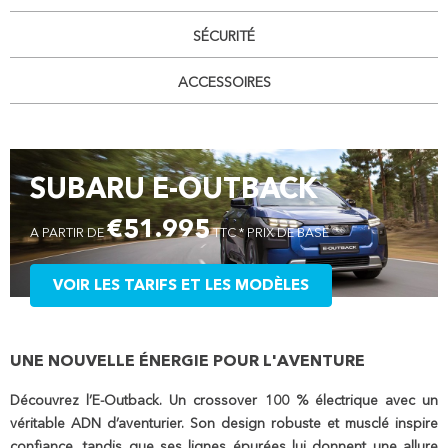
SÉCURITÉ
ACCESSOIRES
SUBARU E-OUTBACK
€51.995
A PARTIR DE
TTC * PRIX DE BASE
VOIR LES TARIFS ET LES MODÈLES
UNE NOUVELLE ÉNERGIE POUR L'AVENTURE
Découvrez l’E-Outback. Un crossover 100 % électrique avec un
véritable ADN d’aventurier. Son design robuste et musclé inspire
confiance, tandis que ses lignes épurées lui donnent une allure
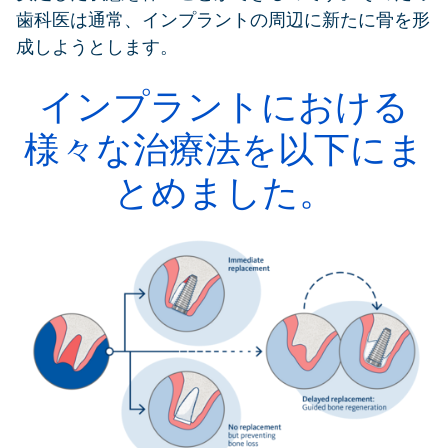
歯科医は通常、インプラントの周辺に新たに骨を形
成しようとします。
インプラントにおける
様々な治療法を以下にま
とめました。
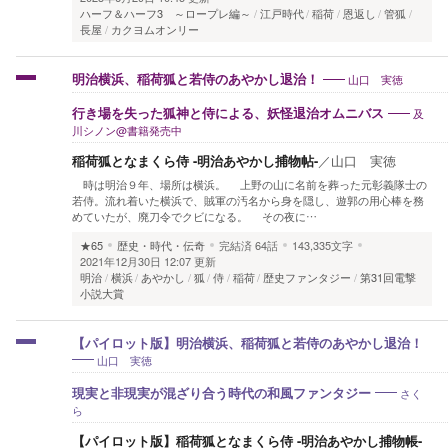
ハーフ＆ハーフ3 ～ロープレ編～
江戸時代
稲荷
恩返し
管狐
長屋
カクヨムオンリー
山口 実徳
明治横浜、稲荷狐と若侍のあやかし退治！
及
行き場を失った狐神と侍による、妖怪退治オムニバス
川シノン@書籍発売中
稲荷狐となまくら侍 -明治あやかし捕物帖-
／
山口 実徳
時は明治９年、場所は横浜。 上野の山に名前を葬った元彰義隊士の
若侍。流れ着いた横浜で、賊軍の汚名から身を隠し、遊郭の用心棒を務
めていたが、廃刀令でクビになる。 その夜に…
★65
歴史・時代・伝奇
完結済
64話
143,335文字
2021年12月30日 12:07 更新
明治
横浜
あやかし
狐
侍
稲荷
歴史ファンタジー
第31回電撃
小説大賞
【パイロット版】明治横浜、稲荷狐と若侍のあやかし退治！
山口 実徳
さく
現実と非現実が混ざり合う時代の和風ファンタジー
ら
【パイロット版】稲荷狐となまくら侍 -明治あやかし捕物帳-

• [Job item] Copy out every line above word for word, leaving out the pictures.

• [Solution to the problem]
SÉCURITÉ
ACCESSOIRES
SUBARU E-OUTBACK
€51.995
A PARTIR DE
TTC * PRIX DE BASE
VOIR LES TARIFS ET LES MODÈLES
UNE NOUVELLE ÉNERGIE POUR L'AVENTURE
Découvrez l’E-Outback. Un crossover 100 % électrique avec un
véritable ADN d’aventurier. Son design robuste et musclé inspire
confiance, tandis que ses lignes épurées lui donnent une allure
歯科医は通常、インプラントの周辺に新たに骨を形
成しようとします。
インプラントにおける
様々な治療法を以下にま
とめました。
ハーフ＆ハーフ3 ～ロープレ編～
江戸時代
稲荷
恩返し
管狐
長屋
カクヨムオンリー
山口 実徳
明治横浜、稲荷狐と若侍のあやかし退治！
及
行き場を失った狐神と侍による、妖怪退治オムニバス
川シノン@書籍発売中
稲荷狐となまくら侍 -明治あやかし捕物帖-
／
山口 実徳
時は明治９年、場所は横浜。 上野の山に名前を葬った元彰義隊士の
若侍。流れ着いた横浜で、賊軍の汚名から身を隠し、遊郭の用心棒を務
めていたが、廃刀令でクビになる。 その夜に…
★65
歴史・時代・伝奇
完結済
64話
143,335文字
2021年12月30日 12:07 更新
明治
横浜
あやかし
狐
侍
稲荷
歴史ファンタジー
第31回電撃
小説大賞
【パイロット版】明治横浜、稲荷狐と若侍のあやかし退治！
山口 実徳
さく
現実と非現実が混ざり合う時代の和風ファンタジー
ら
【パイロット版】稲荷狐となまくら侍 -明治あやかし捕物帳-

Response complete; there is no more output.